The Halo Movie That Never Was

A dropship coming off the production line

I just read a very interesting article over at Birth Movies Death about Halo. The article says that the first attempt at putting Halo on screen, originally slated for 2008, involved writers Alex Garland (Annihilation) and D.B. Weiss (Game of Thrones), and would have been directed by then-unknown Neill Blomkamp, whose skill with visual effects primed him for such an effects-heavy project. That project fell through, but the props and vehicles built by Weta Workshop were used in a 2007 live-action Halo 3 promo called Halo: Landfall.



The Halo: Landfall promo is on YouTube, lasts a little over five minutes, and it is interesting for how good it looks, while at the same time how boring and confusing it is. There is so much potential here, and the beginning is actually very strong, so it is a shame it couldn't have carried this high quality through to the end. The video, as it stands, is a weird mix of game trailer and something better, that could have worked as a short film with just a little more work.



I write sci-fi, and there is a lot of military action in it. The books I write belong to a series called Dark Galaxy, which starts with Galaxy Dog. Here are the first two lines of Galaxy Dog's blurb:

What starts as an ordinary invasion of an alien planet brings to light an ancient archeological site of huge importance. A young man called Knave makes a life-changing discovery there and rises from a lowly position as an infantry trooper to become a player among the powers of the galaxy.

As you can see, I am not averse at all to sci-fi taking on war and battle as subject matter or motifs.



In the opening section of Halo: Landfall we get to see a close up view of the future soldiers, along with their guns, armor, and vehicles all being manufactured on enormous robot construction lines. When I first saw these images, for a second, it was difficult to tell if the shots of combat vehicles being assembled weren't just from archive footage of present-day automobile production lines. This part is great, in my opinion. It says something about the industrialization and commodification of war, taken to extremes in the future.

Then the soldiers and all their equipment are dropped into what looks like a paintball zone, and the plot promptly degenerates to something similar to what would happen if you gave an eight year old some cool toys to play with in a sandpit. There are four or five actors, who run around aimlessly, saying random militaristic and macho things, while shooting at some SFX monsters that we are only allowed to glimpse. It's a confusing mess, where no goals or obstacles are established, and we don't really even have any idea of the geography of what we are looking at.

It is hard to see what the aliens look like, from the motion blurred views lasting fractions of a second that we are given. I got the impression that they are like taller, fatter wookies in armor. It was impossible to tell how much of a threat each one presented, and so, as a cinematic experience, even the limited combat we see is extremely unsatisfying.

The equipment used by these future soldiers is also curiously antiquated. There are no drones or robot units, and the only military vehicle used is a kind of dune buggy. Even the armor worn by the combatants is just panels of what looks like Kevlar held on with elastic straps. It is filmed to resemble footage captured in current war zones, such as Afghanistan or any of the other places the US has boots on the ground, and it is too successful. There is nothing futuristic about the images, except that the hovering support vehicles are not helicopters - they are some kind of VTOL jet things.

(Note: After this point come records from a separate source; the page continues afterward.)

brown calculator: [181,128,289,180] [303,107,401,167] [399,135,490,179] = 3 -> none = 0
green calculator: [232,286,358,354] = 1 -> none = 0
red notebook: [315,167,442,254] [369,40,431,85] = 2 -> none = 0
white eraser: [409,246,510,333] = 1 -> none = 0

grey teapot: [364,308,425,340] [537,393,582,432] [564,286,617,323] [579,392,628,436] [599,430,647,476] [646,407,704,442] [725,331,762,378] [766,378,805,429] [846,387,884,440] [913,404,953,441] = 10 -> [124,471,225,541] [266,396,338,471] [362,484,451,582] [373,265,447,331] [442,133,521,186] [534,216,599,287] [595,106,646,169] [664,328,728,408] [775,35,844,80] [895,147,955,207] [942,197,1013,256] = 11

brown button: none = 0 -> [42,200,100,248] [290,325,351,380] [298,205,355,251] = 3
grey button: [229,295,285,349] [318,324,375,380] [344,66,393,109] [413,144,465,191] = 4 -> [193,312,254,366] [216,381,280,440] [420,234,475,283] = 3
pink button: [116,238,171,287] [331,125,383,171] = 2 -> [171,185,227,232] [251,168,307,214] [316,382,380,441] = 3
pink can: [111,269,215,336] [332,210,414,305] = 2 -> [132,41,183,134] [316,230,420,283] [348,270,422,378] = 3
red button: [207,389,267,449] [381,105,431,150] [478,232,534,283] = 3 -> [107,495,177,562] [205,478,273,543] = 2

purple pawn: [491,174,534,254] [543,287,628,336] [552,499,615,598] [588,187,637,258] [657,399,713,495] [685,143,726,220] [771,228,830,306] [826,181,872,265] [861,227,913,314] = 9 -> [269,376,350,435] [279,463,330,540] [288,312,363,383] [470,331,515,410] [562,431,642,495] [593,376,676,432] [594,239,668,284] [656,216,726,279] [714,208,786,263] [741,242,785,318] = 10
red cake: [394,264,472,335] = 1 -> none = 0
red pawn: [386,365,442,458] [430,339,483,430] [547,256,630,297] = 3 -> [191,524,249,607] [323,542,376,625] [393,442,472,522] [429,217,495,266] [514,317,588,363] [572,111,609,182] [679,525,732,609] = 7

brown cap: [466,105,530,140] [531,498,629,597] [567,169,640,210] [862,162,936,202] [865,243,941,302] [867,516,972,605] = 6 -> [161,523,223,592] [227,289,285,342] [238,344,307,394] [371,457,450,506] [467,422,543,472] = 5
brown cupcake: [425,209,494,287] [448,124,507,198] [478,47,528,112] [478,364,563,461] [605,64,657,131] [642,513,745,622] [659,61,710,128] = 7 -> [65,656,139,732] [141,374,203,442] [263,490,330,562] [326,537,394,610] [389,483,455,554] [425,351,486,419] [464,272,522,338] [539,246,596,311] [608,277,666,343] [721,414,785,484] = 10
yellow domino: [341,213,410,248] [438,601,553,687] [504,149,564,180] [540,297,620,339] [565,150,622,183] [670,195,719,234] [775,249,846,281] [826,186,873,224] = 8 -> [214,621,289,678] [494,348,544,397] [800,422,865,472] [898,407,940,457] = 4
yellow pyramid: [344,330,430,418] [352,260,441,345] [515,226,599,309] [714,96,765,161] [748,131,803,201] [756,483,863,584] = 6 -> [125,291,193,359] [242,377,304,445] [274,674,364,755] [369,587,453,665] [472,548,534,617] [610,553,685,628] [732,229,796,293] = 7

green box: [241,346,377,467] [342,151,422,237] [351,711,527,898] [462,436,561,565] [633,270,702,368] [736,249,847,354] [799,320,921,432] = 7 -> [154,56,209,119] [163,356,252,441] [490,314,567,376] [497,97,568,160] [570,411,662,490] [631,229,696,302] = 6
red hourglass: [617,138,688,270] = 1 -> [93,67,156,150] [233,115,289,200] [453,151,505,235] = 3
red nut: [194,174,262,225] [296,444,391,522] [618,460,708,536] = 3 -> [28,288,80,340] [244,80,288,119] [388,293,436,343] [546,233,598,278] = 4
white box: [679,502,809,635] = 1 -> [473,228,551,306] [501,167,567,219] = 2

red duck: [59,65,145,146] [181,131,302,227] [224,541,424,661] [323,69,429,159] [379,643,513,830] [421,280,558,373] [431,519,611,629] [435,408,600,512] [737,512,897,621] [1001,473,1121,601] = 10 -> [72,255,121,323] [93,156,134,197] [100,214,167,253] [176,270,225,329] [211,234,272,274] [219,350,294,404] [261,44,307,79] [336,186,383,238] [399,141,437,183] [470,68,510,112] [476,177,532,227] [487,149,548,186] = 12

Combat is an integral part if a lot of sci-fi - my favorite franchise, Star Wars, includes it right in the title - but this is very definitely not the way to do it. The best stories that involve war are not about the making of war, they are about something bigger and more important, or something more intimate and personal, or both. This short film comes closest in the shots of the military production line at the start, where I feel it is even implied that the soldiers are manufactured, like clones perhaps. They are barcoded on the back of the neck, and presumably tracked like any other piece of equipment.

This isn't a movie, of course, or even a TV show, it's just an extended promo video for a computer game. With a script by the writer of Annihilation, and if Neill Blomkamp happened to be playing to his strengths, this could have been an interesting movie. It's a shame all we have of it are the 3D models reused in this short video.